EY partner cites right to silence on ATO court claims

A former high-flying EY tax partner is seeking the right to silence, with his lawyers telling the Federal Court he risked incriminating himself by responding to several claims from the Australian Taxation Office. 
In court on Thursday lawyers for the former EY partner, who cannot be named due to court orders, revealed he had sought to make a number of claims of privilege over documents seized by the ATO. 
Justice Geoffrey Kennett heard EY had handed over nine documents to the ATO, as the tax office turned the screws on its investigations into the former partner who is alleged to have masterminded a $700,000 tax exploitation scheme. 
This came as the ATO prepared to hand over a redrafted version of its statement of claim to the former partner. 
But Russ Johnson, appearing for the former EY partner, said his client would seek not to respond to “certain pleading requirements” noting responding could exposure him to penalty. 
The ATO alleges the former partner’s tax schemes constituted a breach of the promoter penalty provisions of the taxation act, with the EY private clients consultant constructing tax loss schemes for clients between November 2016 and April 2021. 
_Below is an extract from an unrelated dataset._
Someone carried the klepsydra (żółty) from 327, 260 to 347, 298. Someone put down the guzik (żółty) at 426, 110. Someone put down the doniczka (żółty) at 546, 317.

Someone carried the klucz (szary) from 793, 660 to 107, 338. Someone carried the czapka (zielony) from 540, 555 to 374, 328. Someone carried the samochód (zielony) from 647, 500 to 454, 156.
Lawyers for the ATO told the court the former EY partner had made privilege claims against seven documents so far, noting they expected further challenges on the nine new documents. 
The ATO also pushed for the matter to go to trial, after being first filed in August 2023, seeking a date in the coming six months. 
The matter will be heard again on June 19. 
The latest tussle in the case comes after frantic attempts by the EY partner to suppress his name, after the man’s lawyer argued its publication would be harmful to his mental health. 
The partner has made repeated attempts across different courts.
The court only moved to allow EY to reveal the firm had formerly employed the partner in November last year, despite the firm being notified about the ATO’s investigations in June 2021. 
EY Oceania chief executive David Larocca previously said the ex-partner’s alleged conduct was “absolutely unacceptable”.
The ATO alleges the former partner assisted clients by establishing tax loss trust schemes, which saw beneficial interests in sites transferred at below market value, while tax losses were applied against the distribution of income from a trust. 
A former client of the EY partner is now suing the firm and the partner in the NSW Supreme Court alleging the scheme saw him face millions more in taxes and penalties after intervention by the ATO.